▶ **About this exercise**: Take the listing from its first line through the line that contains "Kamimura praise Mochizuki?" and please retype those lines exactly, leaving out the pictures.

▶ **Listed entries**:
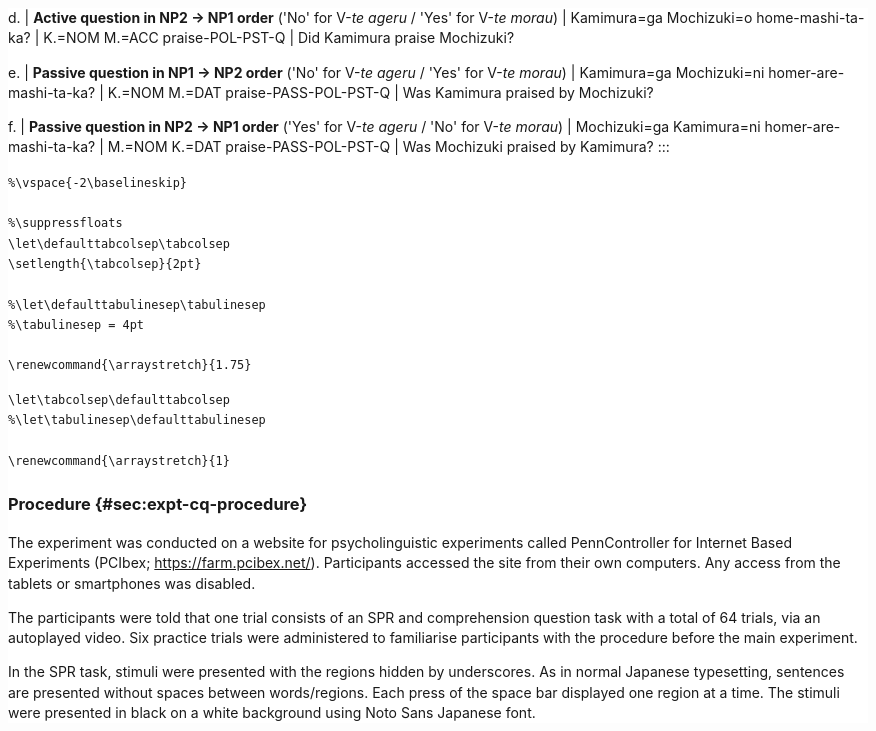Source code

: d.  | **Active question in NP2 $\to$ NP1 order**  ('No' for
      V-*te ageru* / 'Yes' for V-*te morau*) 
    | Kamimura=ga Mochizuki=o home-mashi-ta-ka?
    | K.=NOM M.=ACC praise-POL-PST-Q
    | Did Kamimura praise Mochizuki?

e.  | **Passive question in NP1 $\to$ NP2 order**  ('No' for
      V-*te ageru* / 'Yes' for V-*te morau*) 
    | Kamimura=ga Mochizuki=ni homer-are-mashi-ta-ka?
    | K.=NOM M.=DAT praise-PASS-POL-PST-Q
    | Was Kamimura praised by Mochizuki?

f.  | **Passive question in NP2 $\to$ NP1 order**  ('Yes'
      for V-*te ageru* / 'No' for V-*te morau*) 
    | Mochizuki=ga Kamimura=ni homer-are-mashi-ta-ka?
    | M.=NOM K.=DAT praise-PASS-POL-PST-Q
    | Was Mochizuki praised by Kamimura?
:::

```{=latex}
%\vspace{-2\baselineskip}

%\suppressfloats
\let\defaulttabcolsep\tabcolsep
\setlength{\tabcolsep}{2pt}

%\let\defaulttabulinesep\tabulinesep
%\tabulinesep = 4pt

\renewcommand{\arraystretch}{1.75}
```
```{=latex}
\let\tabcolsep\defaulttabcolsep
%\let\tabulinesep\defaulttabulinesep

\renewcommand{\arraystretch}{1}
```
### Procedure {#sec:expt-cq-procedure}

The experiment was conducted on a website for psycholinguistic experiments called PennController for Internet Based Experiments (PCIbex; <https://farm.pcibex.net/>). Participants accessed the site from their own computers. Any access from the tablets or smartphones was disabled. 

The participants were told that one trial consists of an SPR and comprehension question task with a total of 64 trials, via an autoplayed video. Six practice trials were administered to familiarise participants with the procedure before the main experiment.

In the SPR task, stimuli were presented with the regions hidden by underscores. As in normal Japanese typesetting, sentences are presented without spaces between words/regions. Each press of the space bar displayed one region at a time. The stimuli were presented in black on a white background using Noto Sans Japanese font.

▶ **Expected answer**:
Source code

: d.  | **Active question in NP2 $\to$ NP1 order**  ('No' for
      V-*te ageru* / 'Yes' for V-*te morau*) 
    | Kamimura=ga Mochizuki=o home-mashi-ta-ka?
    | K.=NOM M.=ACC praise-POL-PST-Q
    | Did Kamimura praise Mochizuki?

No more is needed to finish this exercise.